__Source document__.
══════════

Perl6 RFC Librarian wrote:
> =head2 Each thread gets its own copy of block-scoped lexicals upon
> execution of C<my>
>
> Example 8
>
> #!/my/path/to/perl
> foo();
> Thread->new(\&foo);
>
> sub foo
> {
> my $a = 1;
> print $a++;
> }
[prints "11"]
This must be true otherwise $a is not a lexical variable. Threading
must not change the definition of a lexical.
The more interesting case is this:
#!/my/path/to/perl
sub foo_generator { my $a = shift; sub { print $a++ } }
my $foo = foo_generator(1);
$foo->();
Thread->new($foo);
Is $a shared between threads or not? If $a is not shared, we've broken
lexicals.
IMHO the rule is not as simple as this RFC states. (Partly because of
confusion about "executing" my.)

══════════

[Dataset records]
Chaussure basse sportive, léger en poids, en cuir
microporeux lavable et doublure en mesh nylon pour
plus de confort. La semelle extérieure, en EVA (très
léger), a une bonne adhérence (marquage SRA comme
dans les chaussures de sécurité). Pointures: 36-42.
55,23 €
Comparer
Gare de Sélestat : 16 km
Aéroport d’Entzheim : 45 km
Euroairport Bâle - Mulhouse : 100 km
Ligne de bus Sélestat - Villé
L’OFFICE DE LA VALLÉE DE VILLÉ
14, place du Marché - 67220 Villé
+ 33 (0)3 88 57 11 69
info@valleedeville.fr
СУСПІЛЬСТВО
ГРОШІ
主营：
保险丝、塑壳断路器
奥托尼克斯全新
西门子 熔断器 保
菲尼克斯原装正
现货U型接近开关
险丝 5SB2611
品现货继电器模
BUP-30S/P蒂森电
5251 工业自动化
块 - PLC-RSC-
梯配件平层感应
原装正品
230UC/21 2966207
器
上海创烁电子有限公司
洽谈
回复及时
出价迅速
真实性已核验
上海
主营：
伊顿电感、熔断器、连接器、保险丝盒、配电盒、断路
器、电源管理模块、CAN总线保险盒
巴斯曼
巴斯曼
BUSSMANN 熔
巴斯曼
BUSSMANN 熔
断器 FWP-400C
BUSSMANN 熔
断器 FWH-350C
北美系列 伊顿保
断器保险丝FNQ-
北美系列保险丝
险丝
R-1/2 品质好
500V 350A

══════════

__Work to complete__.
A. According to the Perl threads post, what must threading not change?
B. For each statement, answer yes or no according to the Perl threads post, and quote the words that decide it: (i) The reply says that if $a is not shared, lexicals have been broken. (ii) The reply says the rule is as simple as the RFC states. (iii) In the more interesting case, foo_generator sets $a with shift.
C. Pick up the Perl threads post after its last sentence and continue it.

__Expected outputs__.
A. Threading must not change the definition of a lexical.

B.
(i) Yes: "If $a is not shared, we've broken lexicals."
(ii) No: "IMHO the rule is not as simple as this RFC states."
(iii) Yes: "my $a = shift;"

C.
Perhaps Thread->new should deep copy the code ref before executing
it? Deep copy lexicals but not globals? Deep copy anything that doesn't
already have a mutex lock?
I like the idea of having an RFC nail down the behavior of threads
though. It might be getting a bit into internals, but if the language
group doesn't decide the behavior, they'll have to live with whatever
internals cooks up.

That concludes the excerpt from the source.